(Available records)
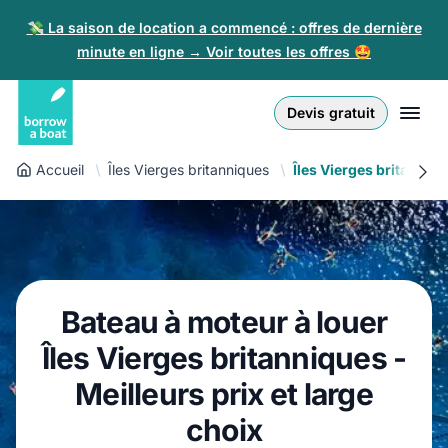
💸 La saison de location a commencé : offres de dernière
minute en ligne → Voir toutes les offres 🤩
Euro
English (UK)
€
Connexion
Devis gratuit
GB Pound
English (US)
£
Inscription
Accueil
Îles Vierges britanniques
Îles Vierges britanniq
US Dollar
Deutsch
$
Pour les partenaires
Złoty
Nederlands
zł
Aide
Italiano
Bateau à moteur à louer
Español
FR
EUR
Îles Vierges britanniques -
€
Français
Meilleurs prix et large
choix
Polski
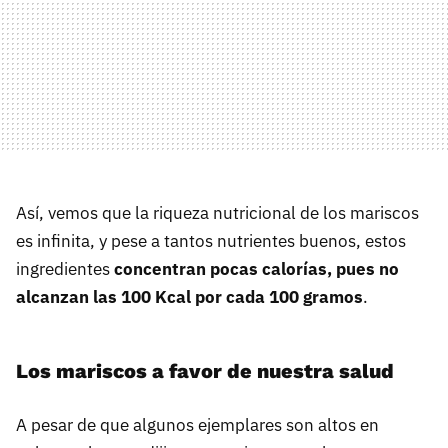
Así, vemos que la riqueza nutricional de los mariscos
es infinita, y pese a tantos nutrientes buenos, estos
ingredientes
concentran pocas calorías, pues no
alcanzan las 100 Kcal por cada 100 gramos
.
Los mariscos a favor de nuestra salud
A pesar de que algunos ejemplares son altos en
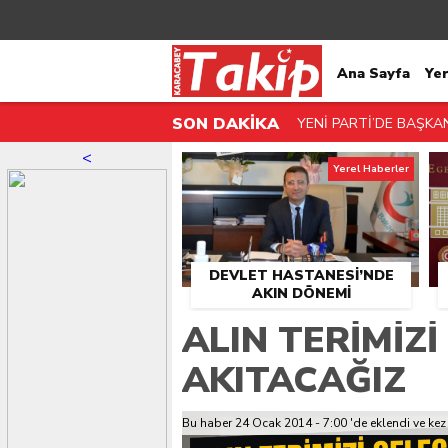
Ana Sayfa
Ye
SON DAKİKA
YENİ PARTİ’DE BAŞKA
Yazarlar
<
CHP’NİN BELEDİYE BA
Yerel Haberler
“ÜRETİRKEN AÇ KALIY
RAKAMLAR KARIN DO
DEVLET HASTANESİ’NDE
PARKLAR KAYIT ALTINA
AKIN DÖNEMİ
KARACABEY’İN DEĞER
ALIN TERIMIZI
7 MAHALLEDE DOĞALG
AKITACAĞIZ
KARACABEY’DE YENİ 
Bu haber 24 Ocak 2014 - 7:00 'de eklendi ve
kez
PARK BAHÇELER’DEN 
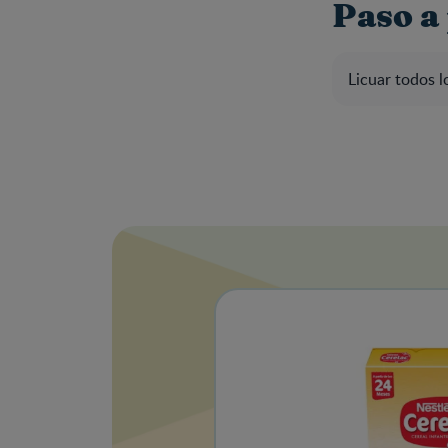
Paso a
Licuar todos l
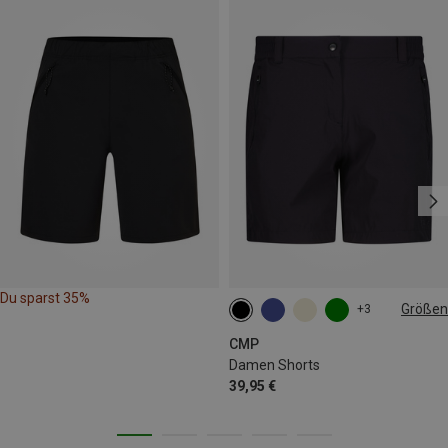
Du sparst 35%
Größen
+3
XXS
XS
S
M
L
CMP
Damen Shorts
39,95 €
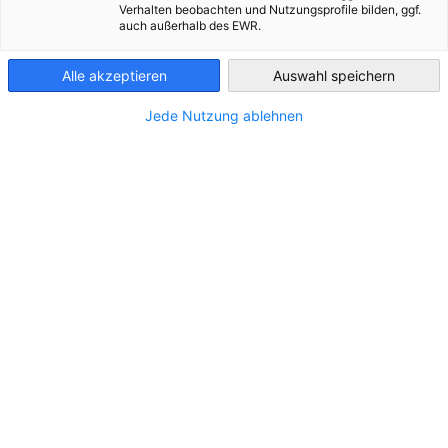
26 de junio de 2026
Verhalten beobachten und Nutzungsprofile bilden, ggf.
auch außerhalb des EWR.
Chile
En el marco de la
Energy Partnership Chile-Alemania
, AHK
Chile organiza una
delegación empresarial a Alemania
Alle akzeptieren
Auswahl speichern
dirigida a empresas e instituciones del sector energético
interesadas en conocer en terreno el desarrollo, las
Jede Nutzung ablehnen
tendencias y las oportunidades del mercado europeo.
El programa contempla una agenda técnica y de vinculación
con actores relevantes del ecosistema energético alemán,
combinando visitas a empresas, instancias de diálogo
institucional y participación en uno de los principales
eventos internacionales del sector.
Esta delegación está diseñada como una
experiencia
integral de aprendizaje y networking
, que contempla:
Visitas técnicas a empresas líderes del sector
energético en Alemania
Reuniones con actores clave del ecosistema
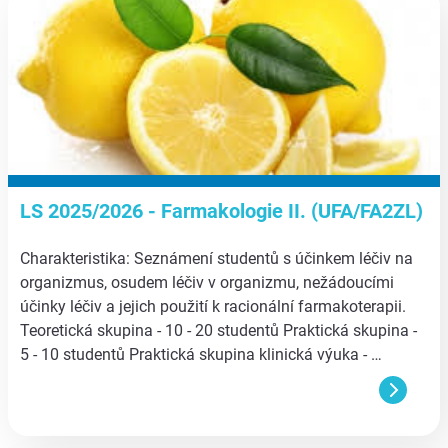
LS 2025/2026 - Farmakologie II. (UFA/FA2ZL)
Charakteristika: Seznámení studentů s účinkem léčiv na
organizmus, osudem léčiv v organizmu, nežádoucími
účinky léčiv a jejich použití k racionální farmakoterapii.
Teoretická skupina - 10 - 20 studentů Praktická skupina -
5 - 10 studentů Praktická skupina klinická výuka - …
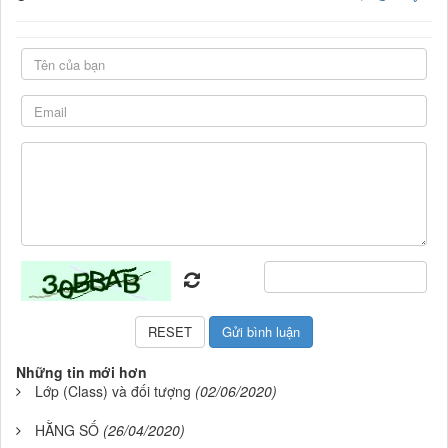
Những tin mới hơn
Lớp (Class) và đối tượng
(02/06/2020)
HẰNG SỐ
(26/04/2020)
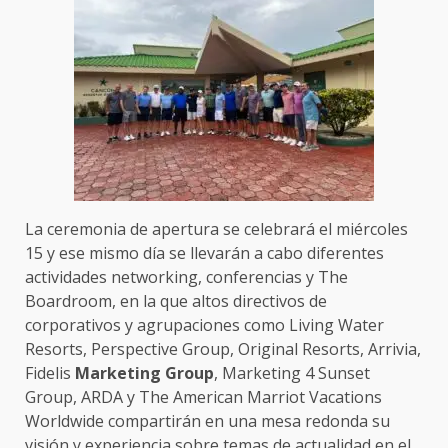
La ceremonia de apertura se celebrará el miércoles
15 y ese mismo día se llevarán a cabo diferentes
actividades networking, conferencias y The
Boardroom, en la que altos directivos de
corporativos y agrupaciones como Living Water
Resorts, Perspective Group, Original Resorts, Arrivia,
Fidelis
Marketing Group
, Marketing 4 Sunset
Group, ARDA y The American Marriot Vacations
Worldwide compartirán en una mesa redonda su
visión y experiencia sobre temas de actualidad en el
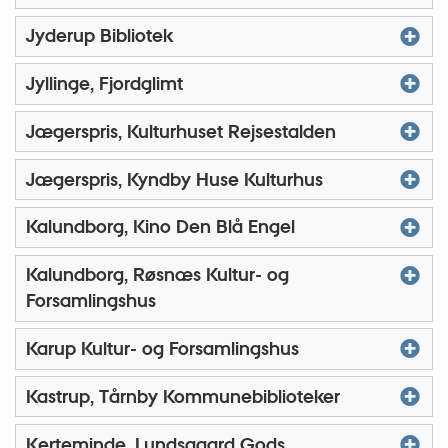
Jyderup Bibliotek
Jyllinge, Fjordglimt
Jægerspris, Kulturhuset Rejsestalden
Jægerspris, Kyndby Huse Kulturhus
Kalundborg, Kino Den Blå Engel
Kalundborg, Røsnæs Kultur- og
Forsamlingshus
Karup Kultur- og Forsamlingshus
Kastrup, Tårnby Kommunebiblioteker
Kerteminde, Lundsgaard Gods,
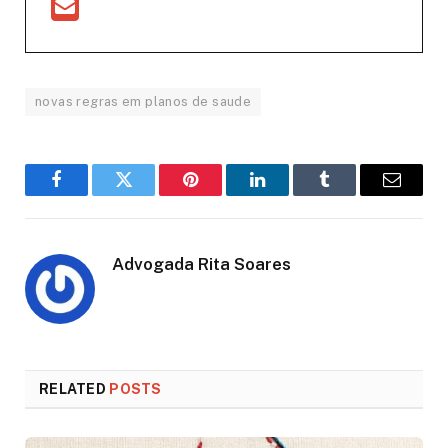
novas regras em planos de saude
Facebook
Twitter
Pinterest
LinkedIn
Tumblr
Email
Advogada Rita Soares
RELATED
POSTS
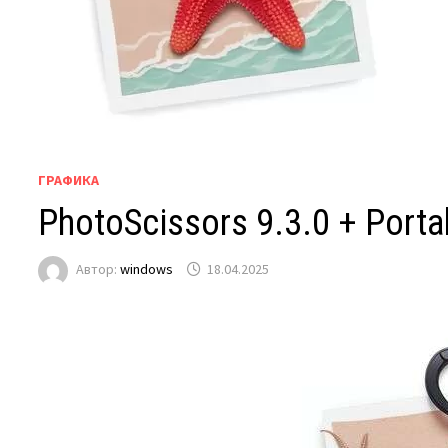
ГРАФИКА
PhotoScissors 9.3.0 + Port
Автор:
windows
18.04.2025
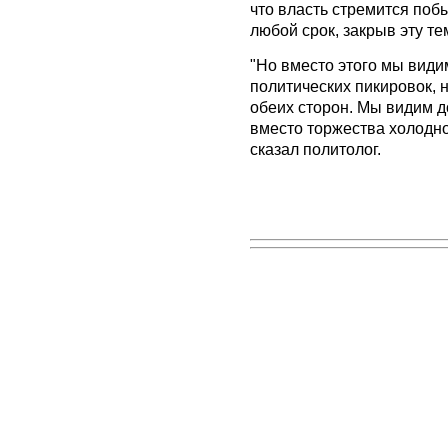
что власть стремится поб
любой срок, закрыв эту те
"Но вместо этого мы види
политических пикировок, 
обеих сторон. Мы видим 
вместо торжества холодно
сказал политолог.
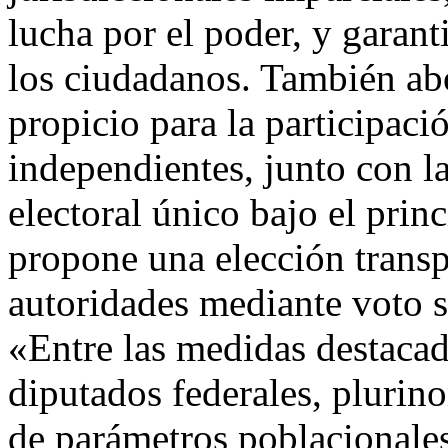
lucha por el poder, y garanti
los ciudadanos. También ab
propicio para la participaci
independientes, junto con 
electoral único bajo el prin
propone una elección trans
autoridades mediante voto se
«Entre las medidas destacad
diputados federales, plurino
de parámetros poblacionales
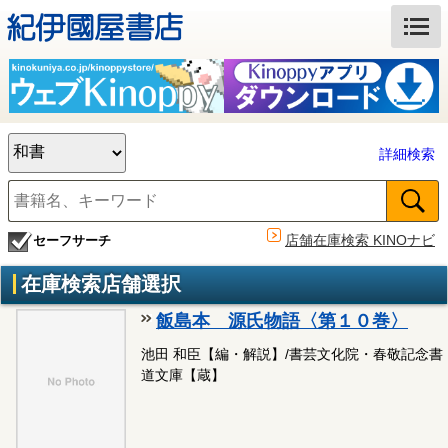
詳細検索
店舗在庫検索 KINOナビ
セーフサーチ
在庫検索店舗選択
飯島本 源氏物語〈第１０巻〉
池田 和臣【編・解説】/書芸文化院・春敬記念書
道文庫【蔵】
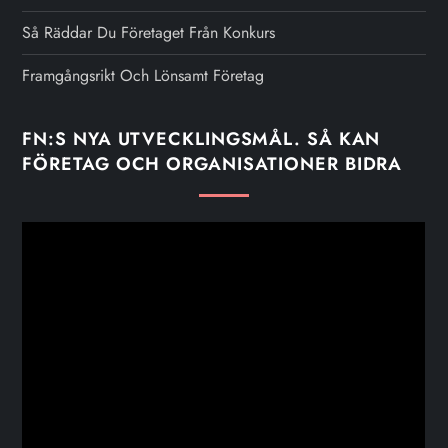
Så Räddar Du Företaget Från Konkurs
Framgångsrikt Och Lönsamt Företag
FN:S NYA UTVECKLINGSMÅL. SÅ KAN
FÖRETAG OCH ORGANISATIONER BIDRA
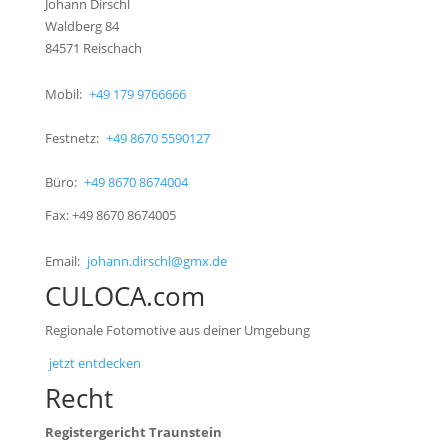
Johann Dirschl
Waldberg 84
84571 Reischach
Mobil:
+49 179 9766666
Festnetz:
+49 8670 5590127
Büro:
+49 8670 8674004
Fax: +49 8670 8674005
Email:
johann.dirschl@gmx.de
CULOCA.com
Regionale Fotomotive aus deiner Umgebung
jetzt entdecken
Recht
Registergericht Traunstein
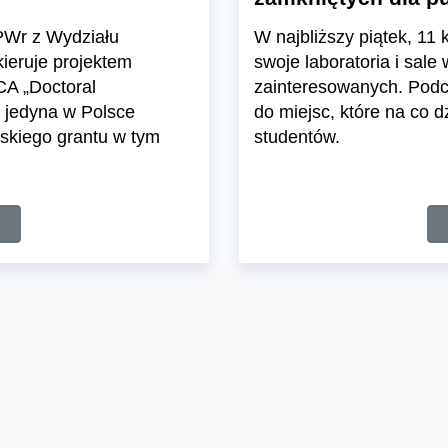
 PWr z Wydziału
W najbliższy piątek, 11
ieruje projektem
swoje laboratoria i sale
 „Doctoral
zainteresowanych. Podc
 jedyna w Polsce
do miejsc, które na co 
skiego grantu w tym
studentów.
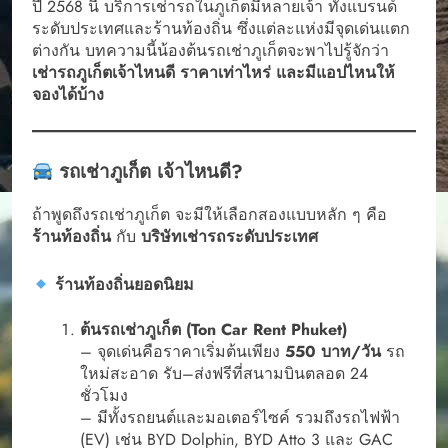
ปี 2568 นี้ บริการเช่ารถในภูเก็ตมีหลายเจ้า ทั้งแบรนด์
ระดับประเทศและร้านท้องถิ่น ซึ่งแต่ละแห่งมีจุดเด่นแตก
ต่างกัน บทความนี้น้องต้นรถเช่าภูเก็ตจะพาไปรู้จักว่า
เช่ารถภูเก็ตเจ้าไหนดี ราคาเท่าไหร่ และมีแอปไหนให้
จองได้บ้าง
รถเช่าภูเก็ต เจ้าไหนดี?
ถ้าพูดถึงรถเช่าภูเก็ต จะมีให้เลือกสองแบบหลัก ๆ คือ
ร้านท้องถิ่น
กับ
บริษัทเช่ารถระดับประเทศ
ร้านท้องถิ่นยอดนิยม
ต้นรถเช่าภูเก็ต (Ton Car Rent Phuket)
– จุดเด่นคือราคาเริ่มต้นเพียง
550 บาท/วัน
รถ
ใหม่สะอาด รับ–ส่งฟรีที่สนามบินตลอด 24
ชั่วโมง
– มีทั้งรถยนต์และมอเตอร์ไซค์ รวมถึงรถไฟฟ้า
(EV) เช่น BYD Dolphin, BYD Atto 3 และ GAC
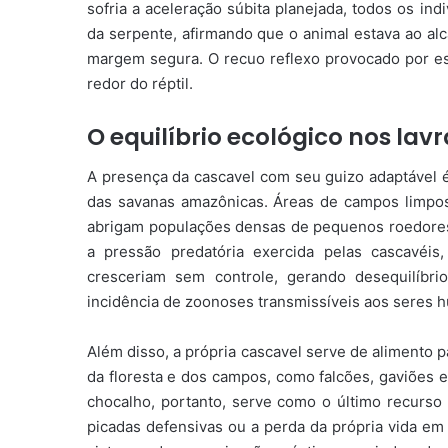
sofria a aceleração súbita planejada, todos os in
da serpente, afirmando que o animal estava ao a
margem segura. O recuo reflexo provocado por essa
redor do réptil.
O equilíbrio ecológico nos la
A presença da cascavel com seu guizo adaptável 
das savanas amazônicas. Áreas de campos limpos 
abrigam populações densas de pequenos roedores
a pressão predatória exercida pelas cascavéi
cresceriam sem controle, gerando desequilíb
incidência de zoonoses transmissíveis aos seres 
Além disso, a própria cascavel serve de alimento 
da floresta e dos campos, como falcões, gaviões 
chocalho, portanto, serve como o último recurso 
picadas defensivas ou a perda da própria vida em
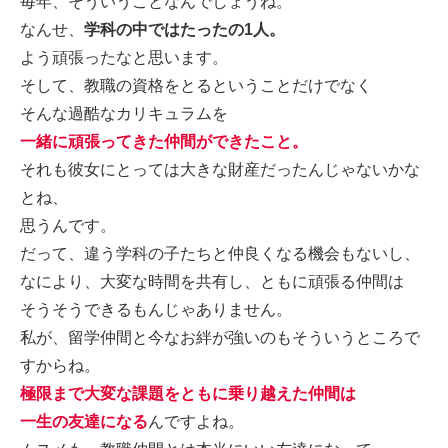
毎年、そういうことなんでしょうね。
なんせ、
学科の中ではたったの1人。
よう頑張ったなと思います。
そして、教職の資格をとるということだけでなく
そんな過酷なカリキュラムを
一緒に頑張ってきた仲間ができたこと。
それも彼女にとっては大きな財産だったんじゃないかな
とね、
思うんです。
だって、違う学科の子たちと仲良くなる機会もないし、
なにより、大変な時間を共有し、ともに頑張る仲間は
そうそうできるもんじゃありません。
私が、留学仲間と今なお絆が強いのもそういうところで
すからね。
極限まで大変な課題をともに乗り越えた仲間は
一生の友達になる
んですよね。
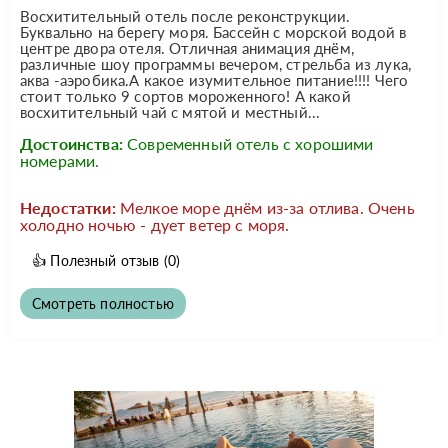
Восхитительный отель после реконструкции.
Буквально на берегу моря. Бассейн с морской водой в
центре двора отеля. Отличная анимация днём,
различные шоу программы вечером, стрельба из лука,
аква -аэробика.А какое изумительное питание!!!! Чего
стоит только 9 сортов мороженного! А какой
восхитительный чай с мятой и местный...
Достоинства:
Современный отель с хорошими
номерами.
Недостатки:
Мелкое море днём из-за отлива. Очень
холодно ночью - дует ветер с моря.
👍
Полезный отзыв
(0)
Смотреть полностью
(End Available records)
**Directions for this task:** If the string "Marketing" is in a line of the entries, pick that line out.

**Reply:**
Marketing Group
, Marketing 4 Sunset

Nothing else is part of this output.